— REQUIRED WORK —
Word for word, restate every entry shown below.
Segment Start: INPUT FOR THIS TASK
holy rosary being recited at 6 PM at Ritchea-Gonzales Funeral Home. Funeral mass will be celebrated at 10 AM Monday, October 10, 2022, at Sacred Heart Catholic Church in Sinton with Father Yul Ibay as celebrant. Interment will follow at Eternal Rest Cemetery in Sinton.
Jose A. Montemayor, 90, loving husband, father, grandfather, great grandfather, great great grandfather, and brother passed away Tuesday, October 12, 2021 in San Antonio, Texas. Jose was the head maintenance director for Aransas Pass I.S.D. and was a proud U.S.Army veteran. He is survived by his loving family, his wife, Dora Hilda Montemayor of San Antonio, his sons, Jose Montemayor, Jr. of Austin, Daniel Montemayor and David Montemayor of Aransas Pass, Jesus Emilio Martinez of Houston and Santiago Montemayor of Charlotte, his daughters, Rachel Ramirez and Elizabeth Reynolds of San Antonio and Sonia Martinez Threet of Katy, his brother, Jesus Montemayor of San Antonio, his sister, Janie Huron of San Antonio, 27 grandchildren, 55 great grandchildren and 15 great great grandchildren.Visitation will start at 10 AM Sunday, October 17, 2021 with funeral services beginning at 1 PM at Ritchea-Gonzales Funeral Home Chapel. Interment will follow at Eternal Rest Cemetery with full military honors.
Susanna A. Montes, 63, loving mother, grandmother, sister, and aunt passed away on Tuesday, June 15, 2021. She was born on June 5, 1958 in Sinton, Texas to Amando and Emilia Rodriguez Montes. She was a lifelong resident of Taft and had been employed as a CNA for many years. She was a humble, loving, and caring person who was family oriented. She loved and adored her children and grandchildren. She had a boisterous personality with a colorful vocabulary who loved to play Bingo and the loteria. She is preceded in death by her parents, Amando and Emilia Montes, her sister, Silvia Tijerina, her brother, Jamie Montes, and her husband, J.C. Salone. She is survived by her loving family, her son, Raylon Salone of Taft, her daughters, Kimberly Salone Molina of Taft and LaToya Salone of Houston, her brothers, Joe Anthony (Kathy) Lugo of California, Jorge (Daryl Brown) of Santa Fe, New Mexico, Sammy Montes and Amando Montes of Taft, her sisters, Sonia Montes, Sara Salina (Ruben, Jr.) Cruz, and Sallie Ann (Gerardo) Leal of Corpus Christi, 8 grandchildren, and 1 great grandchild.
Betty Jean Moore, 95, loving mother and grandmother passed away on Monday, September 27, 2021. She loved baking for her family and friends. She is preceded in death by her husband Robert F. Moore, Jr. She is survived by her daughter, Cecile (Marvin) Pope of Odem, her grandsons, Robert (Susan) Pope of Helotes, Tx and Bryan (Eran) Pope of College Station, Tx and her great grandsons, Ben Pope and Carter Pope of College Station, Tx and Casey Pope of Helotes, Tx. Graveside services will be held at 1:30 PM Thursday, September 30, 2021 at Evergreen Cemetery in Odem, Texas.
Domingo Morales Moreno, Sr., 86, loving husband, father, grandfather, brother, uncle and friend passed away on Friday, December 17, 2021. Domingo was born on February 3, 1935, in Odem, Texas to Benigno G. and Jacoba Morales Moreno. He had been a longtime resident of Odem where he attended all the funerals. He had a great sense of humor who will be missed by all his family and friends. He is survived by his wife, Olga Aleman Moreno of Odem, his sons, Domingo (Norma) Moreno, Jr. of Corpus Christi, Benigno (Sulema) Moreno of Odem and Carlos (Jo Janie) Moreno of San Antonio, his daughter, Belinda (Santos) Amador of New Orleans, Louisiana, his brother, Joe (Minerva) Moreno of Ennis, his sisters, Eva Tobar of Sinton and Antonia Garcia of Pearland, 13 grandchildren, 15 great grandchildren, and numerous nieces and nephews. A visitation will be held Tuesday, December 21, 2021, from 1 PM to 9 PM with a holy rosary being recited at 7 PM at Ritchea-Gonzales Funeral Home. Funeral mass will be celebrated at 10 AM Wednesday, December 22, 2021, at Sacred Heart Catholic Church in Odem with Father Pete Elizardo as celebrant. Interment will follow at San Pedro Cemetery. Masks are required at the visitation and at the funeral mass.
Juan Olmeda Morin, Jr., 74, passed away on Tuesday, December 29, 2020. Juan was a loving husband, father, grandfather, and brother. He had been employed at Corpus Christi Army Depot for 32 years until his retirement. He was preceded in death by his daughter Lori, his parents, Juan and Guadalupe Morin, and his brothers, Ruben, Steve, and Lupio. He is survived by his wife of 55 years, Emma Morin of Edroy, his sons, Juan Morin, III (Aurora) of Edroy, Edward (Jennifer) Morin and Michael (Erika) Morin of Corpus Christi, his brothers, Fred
Segment End: INPUT FOR THIS TASK
— ANSWER TO THE EXERCISE —
holy rosary being recited at 6 PM at Ritchea-Gonzales Funeral Home. Funeral mass will be celebrated at 10 AM Monday, October 10, 2022, at Sacred Heart Catholic Church in Sinton with Father Yul Ibay as celebrant. Interment will follow at Eternal Rest Cemetery in Sinton.
Jose A. Montemayor, 90, loving husband, father, grandfather, great grandfather, great great grandfather, and brother passed away Tuesday, October 12, 2021 in San Antonio, Texas. Jose was the head maintenance director for Aransas Pass I.S.D. and was a proud U.S.Army veteran. He is survived by his loving family, his wife, Dora Hilda Montemayor of San Antonio, his sons, Jose Montemayor, Jr. of Austin, Daniel Montemayor and David Montemayor of Aransas Pass, Jesus Emilio Martinez of Houston and Santiago Montemayor of Charlotte, his daughters, Rachel Ramirez and Elizabeth Reynolds of San Antonio and Sonia Martinez Threet of Katy, his brother, Jesus Montemayor of San Antonio, his sister, Janie Huron of San Antonio, 27 grandchildren, 55 great grandchildren and 15 great great grandchildren.Visitation will start at 10 AM Sunday, October 17, 2021 with funeral services beginning at 1 PM at Ritchea-Gonzales Funeral Home Chapel. Interment will follow at Eternal Rest Cemetery with full military honors.
Susanna A. Montes, 63, loving mother, grandmother, sister, and aunt passed away on Tuesday, June 15, 2021. She was born on June 5, 1958 in Sinton, Texas to Amando and Emilia Rodriguez Montes. She was a lifelong resident of Taft and had been employed as a CNA for many years. She was a humble, loving, and caring person who was family oriented. She loved and adored her children and grandchildren. She had a boisterous personality with a colorful vocabulary who loved to play Bingo and the loteria. She is preceded in death by her parents, Amando and Emilia Montes, her sister, Silvia Tijerina, her brother, Jamie Montes, and her husband, J.C. Salone. She is survived by her loving family, her son, Raylon Salone of Taft, her daughters, Kimberly Salone Molina of Taft and LaToya Salone of Houston, her brothers, Joe Anthony (Kathy) Lugo of California, Jorge (Daryl Brown) of Santa Fe, New Mexico, Sammy Montes and Amando Montes of Taft, her sisters, Sonia Montes, Sara Salina (Ruben, Jr.) Cruz, and Sallie Ann (Gerardo) Leal of Corpus Christi, 8 grandchildren, and 1 great grandchild.
Betty Jean Moore, 95, loving mother and grandmother passed away on Monday, September 27, 2021. She loved baking for her family and friends. She is preceded in death by her husband Robert F. Moore, Jr. She is survived by her daughter, Cecile (Marvin) Pope of Odem, her grandsons, Robert (Susan) Pope of Helotes, Tx and Bryan (Eran) Pope of College Station, Tx and her great grandsons, Ben Pope and Carter Pope of College Station, Tx and Casey Pope of Helotes, Tx. Graveside services will be held at 1:30 PM Thursday, September 30, 2021 at Evergreen Cemetery in Odem, Texas.
Domingo Morales Moreno, Sr., 86, loving husband, father, grandfather, brother, uncle and friend passed away on Friday, December 17, 2021. Domingo was born on February 3, 1935, in Odem, Texas to Benigno G. and Jacoba Morales Moreno. He had been a longtime resident of Odem where he attended all the funerals. He had a great sense of humor who will be missed by all his family and friends. He is survived by his wife, Olga Aleman Moreno of Odem, his sons, Domingo (Norma) Moreno, Jr. of Corpus Christi, Benigno (Sulema) Moreno of Odem and Carlos (Jo Janie) Moreno of San Antonio, his daughter, Belinda (Santos) Amador of New Orleans, Louisiana, his brother, Joe (Minerva) Moreno of Ennis, his sisters, Eva Tobar of Sinton and Antonia Garcia of Pearland, 13 grandchildren, 15 great grandchildren, and numerous nieces and nephews. A visitation will be held Tuesday, December 21, 2021, from 1 PM to 9 PM with a holy rosary being recited at 7 PM at Ritchea-Gonzales Funeral Home. Funeral mass will be celebrated at 10 AM Wednesday, December 22, 2021, at Sacred Heart Catholic Church in Odem with Father Pete Elizardo as celebrant. Interment will follow at San Pedro Cemetery. Masks are required at the visitation and at the funeral mass.
Juan Olmeda Morin, Jr., 74, passed away on Tuesday, December 29, 2020. Juan was a loving husband, father, grandfather, and brother. He had been employed at Corpus Christi Army Depot for 32 years until his retirement. He was preceded in death by his daughter Lori, his parents, Juan and Guadalupe Morin, and his brothers, Ruben, Steve, and Lupio. He is survived by his wife of 55 years, Emma Morin of Edroy, his sons, Juan Morin, III (Aurora) of Edroy, Edward (Jennifer) Morin and Michael (Erika) Morin of Corpus Christi, his brothers, Fred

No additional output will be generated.